PROBLEM STATEMENT
Retype all of the records shown beneath this task, exactly as they stand.

DATA EXCERPTS

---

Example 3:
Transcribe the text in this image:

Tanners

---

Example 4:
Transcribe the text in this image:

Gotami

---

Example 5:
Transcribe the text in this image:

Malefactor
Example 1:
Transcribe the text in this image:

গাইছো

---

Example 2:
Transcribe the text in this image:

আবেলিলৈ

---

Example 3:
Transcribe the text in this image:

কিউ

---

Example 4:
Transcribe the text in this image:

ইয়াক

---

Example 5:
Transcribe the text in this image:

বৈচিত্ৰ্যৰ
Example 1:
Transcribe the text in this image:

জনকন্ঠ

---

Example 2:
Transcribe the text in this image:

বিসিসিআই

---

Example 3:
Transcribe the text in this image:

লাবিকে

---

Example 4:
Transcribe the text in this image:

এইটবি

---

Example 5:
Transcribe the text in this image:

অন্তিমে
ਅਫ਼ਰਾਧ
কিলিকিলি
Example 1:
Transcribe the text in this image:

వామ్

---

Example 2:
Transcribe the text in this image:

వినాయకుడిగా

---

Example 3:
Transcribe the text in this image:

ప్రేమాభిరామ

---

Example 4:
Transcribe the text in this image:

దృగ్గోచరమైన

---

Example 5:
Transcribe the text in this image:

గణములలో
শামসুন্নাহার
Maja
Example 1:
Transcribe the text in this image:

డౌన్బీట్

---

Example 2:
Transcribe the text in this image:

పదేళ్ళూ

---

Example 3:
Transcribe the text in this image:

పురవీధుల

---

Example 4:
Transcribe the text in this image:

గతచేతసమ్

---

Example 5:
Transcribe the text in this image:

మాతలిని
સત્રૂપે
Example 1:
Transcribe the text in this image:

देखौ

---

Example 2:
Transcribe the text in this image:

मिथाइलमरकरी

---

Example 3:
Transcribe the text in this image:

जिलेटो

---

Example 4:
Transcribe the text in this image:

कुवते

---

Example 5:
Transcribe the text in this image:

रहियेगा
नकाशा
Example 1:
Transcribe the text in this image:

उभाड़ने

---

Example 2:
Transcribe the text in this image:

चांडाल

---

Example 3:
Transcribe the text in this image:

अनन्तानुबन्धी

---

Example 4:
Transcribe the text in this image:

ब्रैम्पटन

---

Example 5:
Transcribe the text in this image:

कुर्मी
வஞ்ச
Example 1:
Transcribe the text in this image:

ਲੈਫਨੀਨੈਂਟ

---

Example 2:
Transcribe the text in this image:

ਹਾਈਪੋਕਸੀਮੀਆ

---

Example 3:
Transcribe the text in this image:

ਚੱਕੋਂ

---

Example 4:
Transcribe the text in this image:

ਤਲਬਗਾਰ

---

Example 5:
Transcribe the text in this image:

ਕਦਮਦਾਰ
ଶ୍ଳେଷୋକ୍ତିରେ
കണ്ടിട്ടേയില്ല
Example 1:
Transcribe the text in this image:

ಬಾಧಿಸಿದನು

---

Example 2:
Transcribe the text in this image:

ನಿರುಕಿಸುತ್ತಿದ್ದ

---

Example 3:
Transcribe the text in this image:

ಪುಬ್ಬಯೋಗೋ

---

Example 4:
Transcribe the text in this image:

EXERCISE ANSWER
---

Example 3:
Transcribe the text in this image:

Tanners

---

Example 4:
Transcribe the text in this image:

Gotami

---

Example 5:
Transcribe the text in this image:

Malefactor
Example 1:
Transcribe the text in this image:

গাইছো

---

Example 2:
Transcribe the text in this image:

আবেলিলৈ

---

Example 3:
Transcribe the text in this image:

কিউ

---

Example 4:
Transcribe the text in this image:

ইয়াক

---

Example 5:
Transcribe the text in this image:

বৈচিত্ৰ্যৰ
Example 1:
Transcribe the text in this image:

জনকন্ঠ

---

Example 2:
Transcribe the text in this image:

বিসিসিআই

---

Example 3:
Transcribe the text in this image:

লাবিকে

---

Example 4:
Transcribe the text in this image:

এইটবি

---

Example 5:
Transcribe the text in this image:

অন্তিমে
ਅਫ਼ਰਾਧ
কিলিকিলি
Example 1:
Transcribe the text in this image:

వామ్

---

Example 2:
Transcribe the text in this image:

వినాయకుడిగా

---

Example 3:
Transcribe the text in this image:

ప్రేమాభిరామ

---

Example 4:
Transcribe the text in this image:

దృగ్గోచరమైన

---

Example 5:
Transcribe the text in this image:

గణములలో
শামসুন্নাহার
Maja
Example 1:
Transcribe the text in this image:

డౌన్బీట్

---

Example 2:
Transcribe the text in this image:

పదేళ్ళూ

---

Example 3:
Transcribe the text in this image:

పురవీధుల

---

Example 4:
Transcribe the text in this image:

గతచేతసమ్

---

Example 5:
Transcribe the text in this image:

మాతలిని
સત્રૂપે
Example 1:
Transcribe the text in this image:

देखौ

---

Example 2:
Transcribe the text in this image:

मिथाइलमरकरी

---

Example 3:
Transcribe the text in this image:

जिलेटो

---

Example 4:
Transcribe the text in this image:

कुवते

---

Example 5:
Transcribe the text in this image:

रहियेगा
नकाशा
Example 1:
Transcribe the text in this image:

उभाड़ने

---

Example 2:
Transcribe the text in this image:

चांडाल

---

Example 3:
Transcribe the text in this image:

अनन्तानुबन्धी

---

Example 4:
Transcribe the text in this image:

ब्रैम्पटन

---

Example 5:
Transcribe the text in this image:

कुर्मी
வஞ்ச
Example 1:
Transcribe the text in this image:

ਲੈਫਨੀਨੈਂਟ

---

Example 2:
Transcribe the text in this image:

ਹਾਈਪੋਕਸੀਮੀਆ

---

Example 3:
Transcribe the text in this image:

ਚੱਕੋਂ

---

Example 4:
Transcribe the text in this image:

ਤਲਬਗਾਰ

---

Example 5:
Transcribe the text in this image:

ਕਦਮਦਾਰ
ଶ୍ଳେଷୋକ୍ତିରେ
കണ്ടിട്ടേയില്ല
Example 1:
Transcribe the text in this image:

ಬಾಧಿಸಿದನು

---

Example 2:
Transcribe the text in this image:

ನಿರುಕಿಸುತ್ತಿದ್ದ

---

Example 3:
Transcribe the text in this image:

ಪುಬ್ಬಯೋಗೋ

---

Example 4:
Transcribe the text in this image:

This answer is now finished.